A substantial amount of defective drywall was imported into the United States from China and incorporated into tens of thousands of homes during rebuilding in 2006 and 2007 following Hurricane Katrina and in other places. Complaints included the structure's foul odour, health effects, and metal corrosion. The emission of sulfurous gases causes this. The same drywall was sold in Asia without problems resulting,[citation needed] but US homes are built much more tightly than homes in China, with less ventilation. Volatile sulfur compounds, including hydrogen sulfide, have been detected as emissions from the imported drywall and may be linked to health problems. These compounds are emitted from many different types of drywall.


Some fire barrier walls are constructed of Type X drywall as a passive fire protection item. Gypsum contains the water of crystallization bound in the form of hydrates. When exposed to heat or fire, this water is vaporized, which retards heat transfer until the water in the gypsum is gone. The fire-resistance rating of the fire barrier assembly is increased with additional layers of drywall, up to four hours for walls and three hours for floor/ceiling assemblies.[25] Fire-rated assemblies constructed of drywall are documented in design or certification listing catalogues, including DIN 4102 Part 4 and the Canadian Building Code, Underwriters Laboratories and Underwriters Laboratories of Canada (ULC).


In the Type X gypsum board, special glass fibers are intermixed with the gypsum to reinforce the core of the panels. These fibers reduce the size of the cracks that form as the water is driven off, thereby extending the length of time the gypsum panels resist fire without failure.[26]


Type C gypsum panels provide stronger fire resistance than Type X. The core of Type C panels contains a higher density of glass fibers. The core of Type C panels also contains vermiculite which acts as a shrinkage-compensating additive that expands when exposed to elevated temperatures of a fire. This expansion occurs at roughly the same temperature as the calcination of the gypsum in the core, allowing the core of the Type C panels to remain dimensionally stable in a fire.[26]


North America is one of the largest gypsum board users in the world, with a total wallboard plant capacity of 42 billion square feet (3.9 billion square metres) per year, roughly half of the worldwide annual production capacity of 85 billion square feet (7.9 billion square metres).[27] Moreover, the homebuilding and remodeling markets in North America in the late 1990s and early 2000s increased demand. The gypsum board market was one of the biggest beneficiaries of the housing boom as "an average new American home contains more than 7.31 metric tons of gypsum."[28]

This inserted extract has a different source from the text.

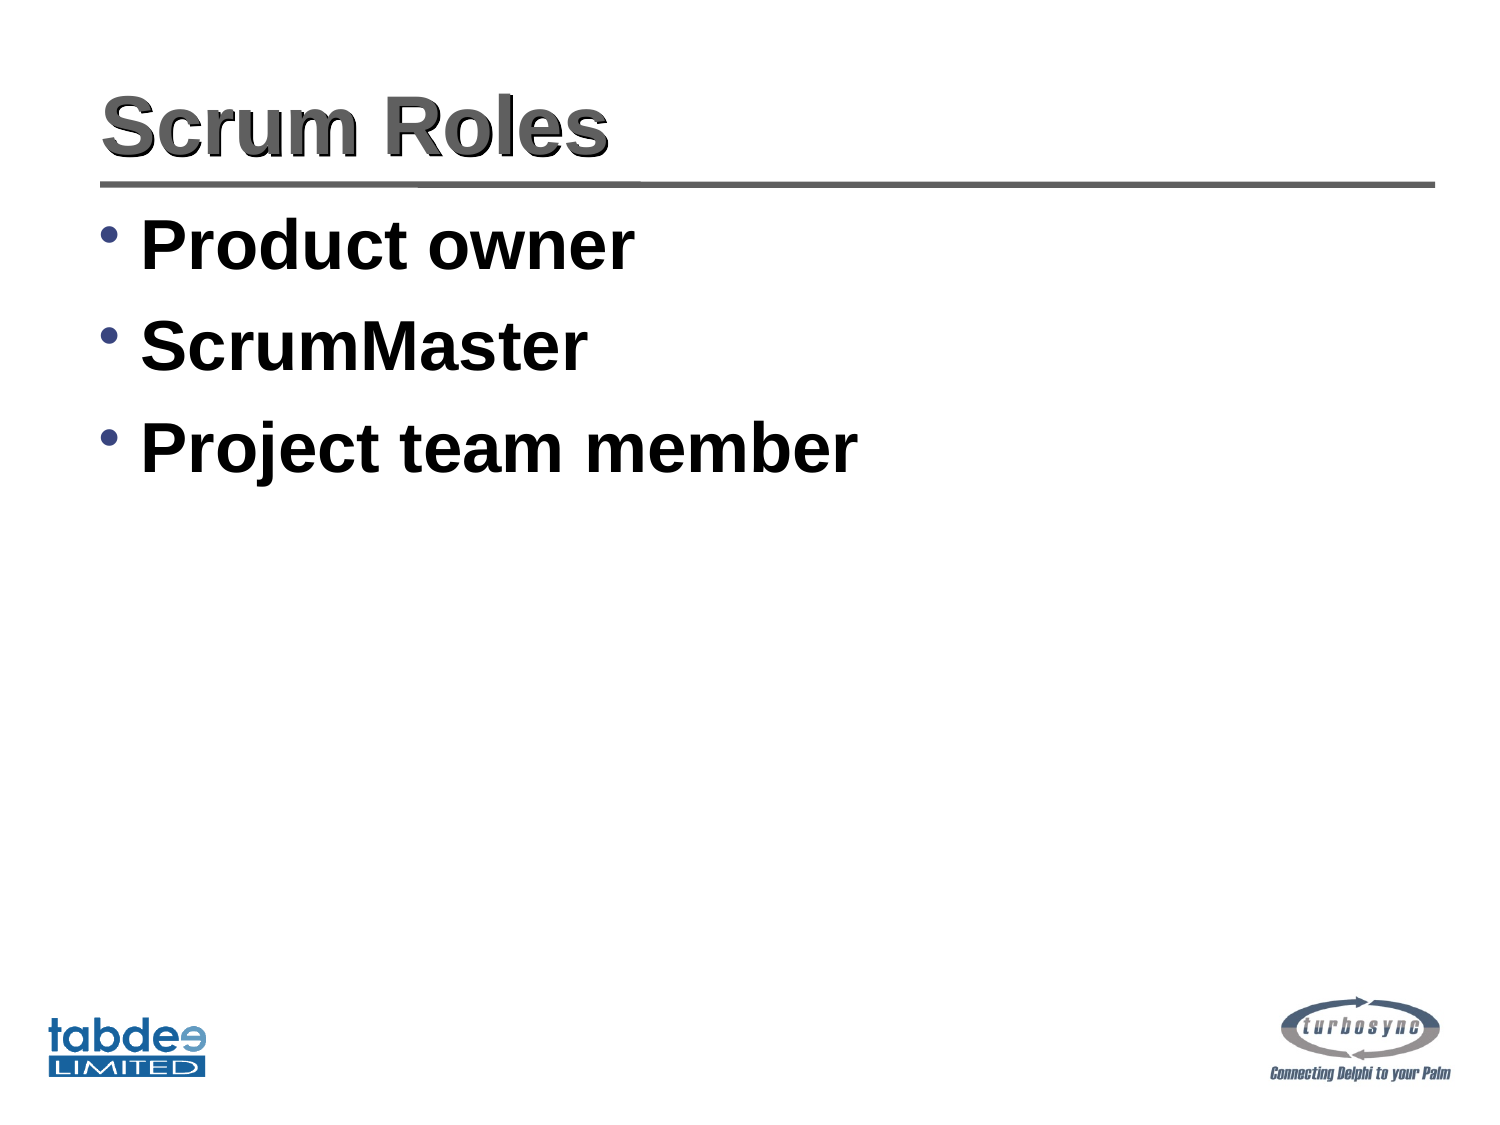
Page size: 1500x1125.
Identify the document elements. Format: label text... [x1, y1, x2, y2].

The introduction in March 2005 of the Clean Air Interstate Rule by the United States Environmental Protection Agency requires fossil-fuel power plants to "cut sulfur dioxide emissions by 73%" by 2018.[29] The Clean Air Interstate Rule also requested that the power plants install new scrubbers (industrial pollution control devices) to remove sulfur dioxide present in the output waste gas. Scrubbers use the technique of flue-gas desulfurization (FGD), which produces synthetic gypsum as a usable by-product. In response to the new supply of this raw material, the gypsum board market was predicted to shift significantly. However, issues such as mercury release during calcining need to be resolved.[30]


Because up to 12% of drywall is wasted during the manufacturing and installation processes and the drywall material is frequently not reused, disposal can become a problem. Some landfill sites have banned the dumping of drywall. Some manufacturers take back waste wallboard from construction sites and recycle them into new wallboard. Recycled paper is typically used during manufacturing. More recently, recycling at the construction site itself has been researched. There is potential for using crushed drywall to amend certain soils at building sites, such as sodic clay and silt mixtures (bay mud), as well as using it in compost.[36] As of 2016, industry standards are being developed to ensure that when and if wallboard is taken back for recycling, quality and composition are maintained.